Час проходил за часом, но переправа продолжалась без сучка и задоринки. Если когда-либо фортуна действительно благоволила отважным, так это имело место в ту ночь на Ист-Ривер. Вашингтон, по правде сказать, не выказавший в первом, данным им в качестве командующего, сражении талантов великого стратега, свое первое крупное отступление провел блестяще, сочетая решимость и быстроту со знанием дела. И его усталое, промокшее воинство тоже не ударило в грязь лицом. На холоде, под проливным дождем солдаты часами дожидались своей очереди на погрузку, бесшумно, как привидения, спускались к крохотной, не различимой во тьме Бруклинской пристани (туда, где ныне находится Бруклинский мост) и в полном порядке всходили на борт.

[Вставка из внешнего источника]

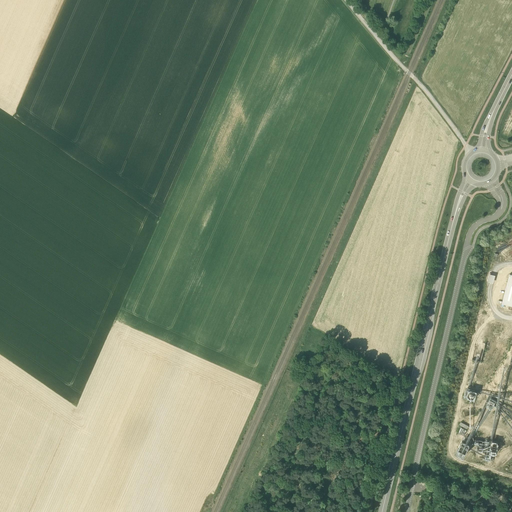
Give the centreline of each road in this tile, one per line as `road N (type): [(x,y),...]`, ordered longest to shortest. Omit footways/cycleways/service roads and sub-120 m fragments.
road 1 (unclassified): [(406,511),(470,234),(501,210)]
road 2 (secondary): [(382,511),(450,231)]
road 3 (track): [(346,0),(465,145)]
road 4 (track): [(238,511),(292,392)]
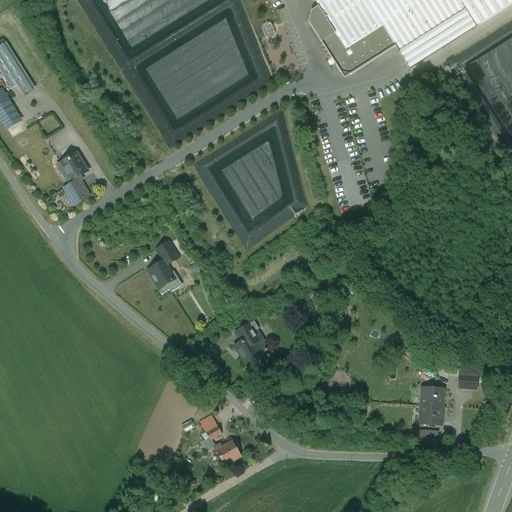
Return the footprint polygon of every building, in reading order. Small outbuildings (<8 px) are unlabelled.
[(313,0),(318,7),(311,12),(308,23),(340,72),(351,75),(396,47),(399,52),(465,10),(471,19),(500,0),(313,0)] [(511,0),(500,0),(471,19),(475,27),(511,3),(511,0)] [(6,43),(0,46),(0,71),(11,89),(17,86),(24,96),(34,89),(6,43)] [(0,91),(0,120),(6,131),(21,121),(2,90),(0,91)] [(77,154),(57,166),(70,186),(64,190),(67,196),(65,197),(70,205),(72,204),(74,207),(91,197),(81,181),(84,180),(81,175),(88,171),(77,154)] [(169,243),(156,251),(163,262),(164,262),(167,267),(179,259),(169,243)] [(163,262),(148,272),(152,279),(151,280),(161,296),(170,291),(171,293),(183,286),(174,272),(171,274),(167,267),(164,262),(163,262)] [(245,364),(260,355),(269,349),(268,347),(268,348),(262,339),(260,341),(255,332),(259,330),(254,322),(235,334),(241,343),(235,348),(245,364)] [(471,375),(458,374),(457,387),(470,388),(471,375)] [(444,390),(422,389),(421,407),(442,408),(442,400),(443,400),(444,390)] [(442,408),(421,407),(420,425),(442,426),(442,417),(441,417),(442,408)] [(192,422),(181,426),(184,432),(195,428),(192,422)] [(217,427),(206,434),(210,441),(221,435),(217,427)] [(437,433),(423,432),(422,440),(436,441),(437,433)] [(233,442),(222,448),(221,445),(215,449),(225,467),(241,457),(233,442)]
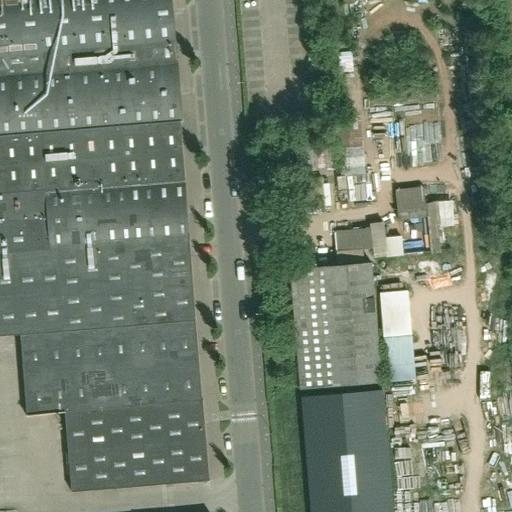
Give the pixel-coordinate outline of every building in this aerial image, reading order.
[(0,0),(0,336),(20,334),(27,415),(64,412),(71,492),(210,480),(205,423),(204,413),(200,354),(199,343),(192,257),(191,245),(189,218),(189,213),(181,123),(179,95),(179,90),(172,15),(172,11),(170,0),(0,0)] [(290,13),(257,14),(258,47),(291,45),(290,13)] [(346,168),(368,167),(362,74),(340,76),(346,168)] [(429,208),(428,190),(401,191),(402,209),(429,208)] [(399,252),(431,250),(429,218),(397,220),(399,252)] [(338,266),(364,263),(363,250),(337,252),(338,266)] [(301,389),(382,382),(371,263),(364,263),(338,266),(290,270),(301,389)] [(417,379),(412,290),(384,291),(388,381),(417,379)] [(505,296),(489,296),(490,321),(505,321),(505,296)] [(312,511),(392,511),(382,391),(302,398),(312,511)] [(441,406),(443,452),(470,451),(468,405),(441,406)] [(436,406),(403,408),(407,491),(441,490),(436,406)]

По мере того как сгущалась ночь и полки один за другим покидали позиции, передовая линия опасно редела. Если бы враг узнал, что происходит, и бросился в атаку, задержать его было бы некому, кроме арьергарда Маффина. Этому отряду надлежало жечь костры, поднимать шум и всячески поддерживать иллюзию того, что американская армия не покидала высот.

Единственный сбой произошел около двух ночи, когда Маффин получил приказ на отход и уже на пути к пристани узнал, что произошла ужасная ошибка и ему следует немедленно вернуться к оставленным постам. «Для молодых солдат то было нелегкое испытание, — написал впоследствии один из бойцов, — однако они с ним справились». Отряд вернулся на позиции прежде, чем англичане успели заметить его отсутствие.

Другой офицер, полковник Бенджамен Толлмадж, вспоминал, что «по мере того, как близился рассвет, остававшихся в окопах охватывало все большее беспокойство за собственную жизнь ...»

Эвакуировать предстояло еще очень многих и, судя по тому, как шли дела, казалось, что день настанет раньше, чем войска успеют завершить переправу. И снова на выручку американцам пришла «стихия», на сей раз в виде густого, как гороховый суп, тумана.

Впоследствии этот туман называли «подлинным чудом», «явным вмешательством Провидения», «знаком благоволения», «чудесным туманом», «дружеским туманом», «американским туманом». «Воздух сделался настолько плотным,— вспоминал тот же Толлмадж, — что я едва мог различить человека на расстоянии  шести ярдов».